Os analistas observaram que a situação se mostrou mais desfavorável do que as previsões já eram pessimistas.
Na última sexta-feira (16), as ações do Banco do Brasil (BBAS3) iniciaram o dia em forte queda na B3, com uma desvalorização superior a 12%, atingindo R$ 25,70 por ação por volta das 11h. Essa resposta do mercado seguiu a divulgação do balanço do banco público no dia anterior, que modificou a percepção de diversos analistas sobre a ação. O lucro líquido reportado para o primeiro trimestre foi de R$ 7,37 bilhões, o que representou uma redução em relação ao trimestre anterior e ficou aquém da estimativa do mercado, que esperava cerca de R$ 9,1 bilhões.
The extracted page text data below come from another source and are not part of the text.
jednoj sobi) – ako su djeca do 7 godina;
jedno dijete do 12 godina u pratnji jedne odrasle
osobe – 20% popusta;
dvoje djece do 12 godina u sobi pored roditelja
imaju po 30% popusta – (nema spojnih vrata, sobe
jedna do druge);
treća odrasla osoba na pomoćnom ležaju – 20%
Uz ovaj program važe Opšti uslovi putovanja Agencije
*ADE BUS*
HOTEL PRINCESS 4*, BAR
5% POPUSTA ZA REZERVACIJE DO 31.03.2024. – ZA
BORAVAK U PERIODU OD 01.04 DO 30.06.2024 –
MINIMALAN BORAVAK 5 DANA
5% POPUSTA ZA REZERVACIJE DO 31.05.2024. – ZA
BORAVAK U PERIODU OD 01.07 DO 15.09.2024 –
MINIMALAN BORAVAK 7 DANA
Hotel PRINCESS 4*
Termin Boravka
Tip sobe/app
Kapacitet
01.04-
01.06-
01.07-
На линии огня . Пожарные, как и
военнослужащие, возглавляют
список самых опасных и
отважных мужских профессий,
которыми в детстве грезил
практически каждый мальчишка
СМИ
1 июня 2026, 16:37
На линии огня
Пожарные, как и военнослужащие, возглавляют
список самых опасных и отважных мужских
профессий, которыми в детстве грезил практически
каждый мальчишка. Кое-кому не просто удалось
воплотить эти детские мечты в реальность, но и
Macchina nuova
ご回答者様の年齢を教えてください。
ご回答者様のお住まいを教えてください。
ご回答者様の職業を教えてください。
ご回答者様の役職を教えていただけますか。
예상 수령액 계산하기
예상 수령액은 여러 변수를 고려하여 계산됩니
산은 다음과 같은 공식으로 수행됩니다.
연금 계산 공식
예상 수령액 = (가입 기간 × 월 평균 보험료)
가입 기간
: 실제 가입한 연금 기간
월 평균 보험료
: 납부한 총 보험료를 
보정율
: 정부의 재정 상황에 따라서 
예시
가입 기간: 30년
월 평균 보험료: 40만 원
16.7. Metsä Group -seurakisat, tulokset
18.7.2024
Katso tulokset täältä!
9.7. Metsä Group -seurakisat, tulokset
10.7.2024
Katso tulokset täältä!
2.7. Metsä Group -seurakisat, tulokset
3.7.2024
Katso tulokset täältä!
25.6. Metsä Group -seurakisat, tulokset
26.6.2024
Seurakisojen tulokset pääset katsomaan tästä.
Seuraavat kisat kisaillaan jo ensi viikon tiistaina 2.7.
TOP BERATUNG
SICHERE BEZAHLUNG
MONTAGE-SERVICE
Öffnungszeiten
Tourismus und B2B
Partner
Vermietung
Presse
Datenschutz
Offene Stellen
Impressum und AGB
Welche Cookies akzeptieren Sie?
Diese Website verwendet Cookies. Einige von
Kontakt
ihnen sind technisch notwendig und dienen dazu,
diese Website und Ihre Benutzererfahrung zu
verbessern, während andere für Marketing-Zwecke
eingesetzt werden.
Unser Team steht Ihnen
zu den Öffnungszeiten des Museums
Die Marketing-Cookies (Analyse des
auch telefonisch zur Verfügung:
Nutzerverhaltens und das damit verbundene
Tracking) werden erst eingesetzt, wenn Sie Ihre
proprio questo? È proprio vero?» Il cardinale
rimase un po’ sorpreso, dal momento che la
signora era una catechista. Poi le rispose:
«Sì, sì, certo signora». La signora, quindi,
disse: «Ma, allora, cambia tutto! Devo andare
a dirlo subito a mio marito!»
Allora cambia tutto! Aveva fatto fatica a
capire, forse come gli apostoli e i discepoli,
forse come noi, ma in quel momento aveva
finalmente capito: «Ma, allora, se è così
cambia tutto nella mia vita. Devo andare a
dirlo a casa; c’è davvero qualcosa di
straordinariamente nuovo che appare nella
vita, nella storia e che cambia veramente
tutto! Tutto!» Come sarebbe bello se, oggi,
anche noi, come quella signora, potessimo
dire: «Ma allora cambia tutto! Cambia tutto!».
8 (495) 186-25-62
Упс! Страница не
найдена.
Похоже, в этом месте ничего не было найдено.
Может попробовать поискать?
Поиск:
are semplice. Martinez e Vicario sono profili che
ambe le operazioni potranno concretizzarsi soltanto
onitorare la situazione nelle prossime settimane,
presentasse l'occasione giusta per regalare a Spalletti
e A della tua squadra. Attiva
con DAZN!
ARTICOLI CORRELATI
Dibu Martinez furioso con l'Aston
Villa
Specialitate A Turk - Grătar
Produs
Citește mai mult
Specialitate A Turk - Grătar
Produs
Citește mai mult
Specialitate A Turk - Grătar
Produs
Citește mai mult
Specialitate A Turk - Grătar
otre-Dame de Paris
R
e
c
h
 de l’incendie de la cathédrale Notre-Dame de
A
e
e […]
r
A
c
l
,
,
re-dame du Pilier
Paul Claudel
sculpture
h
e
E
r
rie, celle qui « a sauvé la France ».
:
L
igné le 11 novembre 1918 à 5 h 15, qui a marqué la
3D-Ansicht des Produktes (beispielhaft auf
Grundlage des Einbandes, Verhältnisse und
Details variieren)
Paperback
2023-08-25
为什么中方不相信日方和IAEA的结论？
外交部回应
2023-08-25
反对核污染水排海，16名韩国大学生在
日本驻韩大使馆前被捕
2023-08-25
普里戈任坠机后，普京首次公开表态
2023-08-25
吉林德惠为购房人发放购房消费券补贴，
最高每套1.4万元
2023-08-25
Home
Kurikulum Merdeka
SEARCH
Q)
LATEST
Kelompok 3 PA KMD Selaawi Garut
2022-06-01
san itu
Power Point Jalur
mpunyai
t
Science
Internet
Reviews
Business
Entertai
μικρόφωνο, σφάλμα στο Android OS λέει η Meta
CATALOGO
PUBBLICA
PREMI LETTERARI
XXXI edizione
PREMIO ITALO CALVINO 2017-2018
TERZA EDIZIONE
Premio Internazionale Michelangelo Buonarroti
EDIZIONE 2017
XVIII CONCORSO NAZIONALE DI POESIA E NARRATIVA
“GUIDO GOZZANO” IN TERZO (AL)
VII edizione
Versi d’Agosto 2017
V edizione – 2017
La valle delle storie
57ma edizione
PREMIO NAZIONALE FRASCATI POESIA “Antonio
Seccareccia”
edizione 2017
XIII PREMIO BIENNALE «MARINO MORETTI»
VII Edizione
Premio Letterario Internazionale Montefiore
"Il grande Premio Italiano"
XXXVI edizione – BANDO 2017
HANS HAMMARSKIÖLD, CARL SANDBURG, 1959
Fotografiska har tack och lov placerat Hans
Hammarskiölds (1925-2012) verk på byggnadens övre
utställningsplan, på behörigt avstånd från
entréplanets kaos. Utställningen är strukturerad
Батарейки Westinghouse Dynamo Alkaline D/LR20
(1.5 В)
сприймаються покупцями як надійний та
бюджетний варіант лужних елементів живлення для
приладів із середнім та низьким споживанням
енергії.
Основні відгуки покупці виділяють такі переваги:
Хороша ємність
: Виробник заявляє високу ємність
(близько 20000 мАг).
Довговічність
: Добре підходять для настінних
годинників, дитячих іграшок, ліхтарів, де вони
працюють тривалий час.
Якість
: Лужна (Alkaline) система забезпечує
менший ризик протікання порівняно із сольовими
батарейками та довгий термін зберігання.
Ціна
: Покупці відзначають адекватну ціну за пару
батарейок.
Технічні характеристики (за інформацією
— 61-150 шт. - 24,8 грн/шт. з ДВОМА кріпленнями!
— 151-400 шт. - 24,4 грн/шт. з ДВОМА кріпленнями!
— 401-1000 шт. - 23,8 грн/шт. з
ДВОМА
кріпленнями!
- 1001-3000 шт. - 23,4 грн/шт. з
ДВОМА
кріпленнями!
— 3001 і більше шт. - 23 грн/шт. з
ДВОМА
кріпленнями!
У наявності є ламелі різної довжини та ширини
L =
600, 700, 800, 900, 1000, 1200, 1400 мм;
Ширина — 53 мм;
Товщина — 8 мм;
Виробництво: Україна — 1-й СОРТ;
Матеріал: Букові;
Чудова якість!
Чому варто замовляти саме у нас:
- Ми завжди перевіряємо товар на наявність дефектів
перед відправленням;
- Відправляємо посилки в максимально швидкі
Após a divulgação dos dados, analistas de várias instituições financeiras se apressaram em revisar suas avaliações, apontando que o desempenho do banco foi negativo em vários aspectos. Os indicadores de lucratividade e os índices de inadimplência foram os principais pontos destacados em suas análises.
O BTG Pactual expressou preocupação em relação à deterioração da carteira do agronegócio, que se reflete no balanço do BB no primeiro trimestre de 2025. Essa preocupação é significativa, uma vez que a exposição do banco a esse setor é maior do que a dos outros quatro grandes bancos do Brasil, conforme dados da própria instituição.
Por sua vez, o JP Morgan manifestou grande descontentamento com os resultados, evidenciando uma queda de 20% no lucro líquido em comparação anual. Os analistas demonstraram um receio quanto ao primeiro trimestre, acreditando que os resultados atuais podem se repetir nos próximos períodos. Eles indicaram: “Prevemos uma reação muito negativa das ações, pois acreditamos que o consenso provavelmente precisará de ajustes substanciais”.
Mudanças nas Regras Contábeis
Os especialistas também mencionaram que houve uma alteração nas normas contábeis que poderia ter impactado os resultados da companhia. A resolução 4.966/2021, publicada pelo Banco Central, alterou as provisões de perda, afetando tanto as despesas quanto as receitas do banco, conforme informações divulgadas pela própria instituição.
Geovanne Tobias, vice-presidente financeiro do BB, comentou: “A resolução 4.966 teve um impacto abrangente em diversas linhas. Neste contexto, estamos vivendo um momento específico na carteira do agronegócio”. Ele acrescentou: “Já prevíamos, de um lado, um impacto na margem financeira bruta devido ao aumento da taxa Selic, mas não tínhamos pleno entendimento do que seria essa inadimplência, a partir do conceito de perda esperada”.
Contudo, mesmo com essa consideração, o Citi apontou que há tendências preocupantes em relação à qualidade dos ativos. Segundo os analistas do banco norte-americano, “embora a situação no agronegócio tenha chamado atenção e a resolução 4966 tenha influenciado as provisões, notamos a deterioração de outras linhas, tanto em empresas quanto para famílias.”